◆ **Problem requirements**
Look for the string "performance" in the listing below, then copy every line that has it.

Top of Records for this task

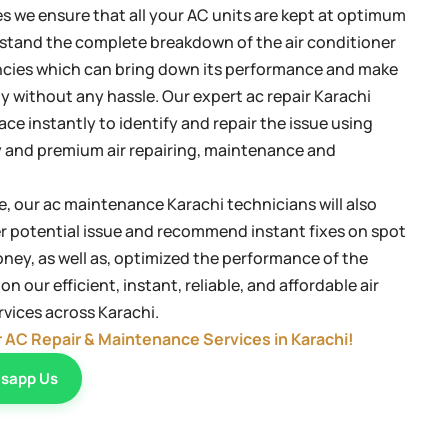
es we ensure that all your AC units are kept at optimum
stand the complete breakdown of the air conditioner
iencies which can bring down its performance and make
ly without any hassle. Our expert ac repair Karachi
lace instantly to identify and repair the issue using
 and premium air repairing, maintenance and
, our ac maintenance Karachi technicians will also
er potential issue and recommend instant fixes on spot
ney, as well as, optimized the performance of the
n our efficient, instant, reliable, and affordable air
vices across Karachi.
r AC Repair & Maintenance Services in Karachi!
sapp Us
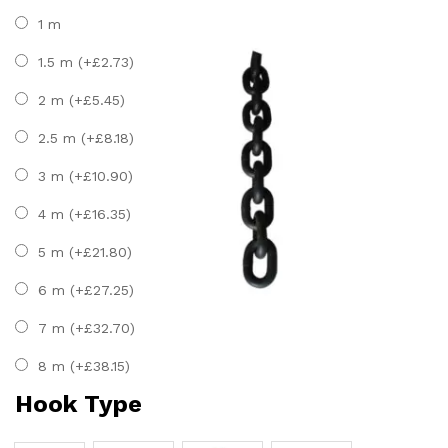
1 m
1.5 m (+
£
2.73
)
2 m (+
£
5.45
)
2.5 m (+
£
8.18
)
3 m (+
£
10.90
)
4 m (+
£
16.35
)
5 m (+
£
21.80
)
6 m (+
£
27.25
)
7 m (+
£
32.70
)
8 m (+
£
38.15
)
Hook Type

Bottom of Records for this task
Top of Records for this task

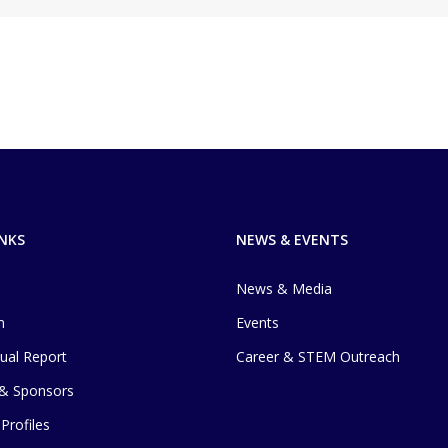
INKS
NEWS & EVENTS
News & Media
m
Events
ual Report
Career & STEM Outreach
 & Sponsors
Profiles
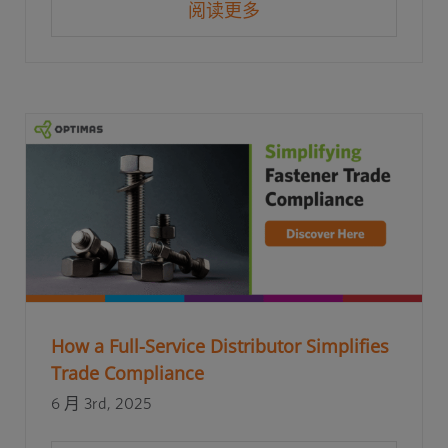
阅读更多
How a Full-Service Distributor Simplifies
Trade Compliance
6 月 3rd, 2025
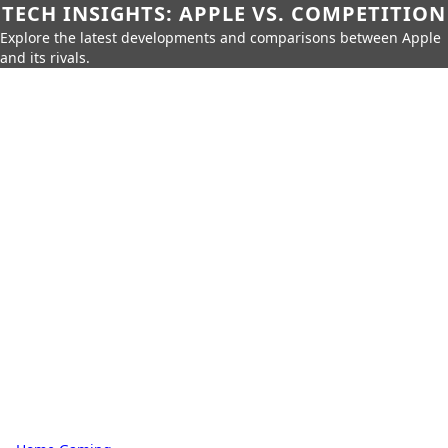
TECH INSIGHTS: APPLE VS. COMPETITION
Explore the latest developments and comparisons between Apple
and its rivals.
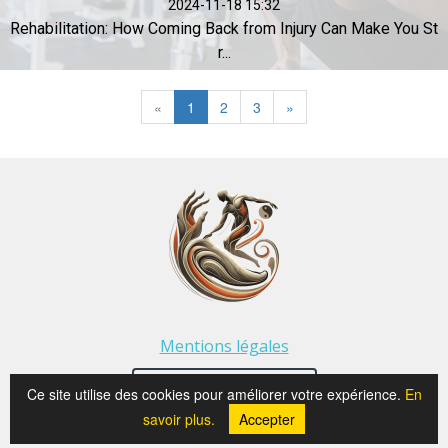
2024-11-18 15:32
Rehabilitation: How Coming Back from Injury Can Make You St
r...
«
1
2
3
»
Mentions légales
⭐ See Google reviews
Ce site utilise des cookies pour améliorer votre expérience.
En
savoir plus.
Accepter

Bottom of Records for this task

◆ **Response to the task**
iencies which can bring down its performance and make
ney, as well as, optimized the performance of the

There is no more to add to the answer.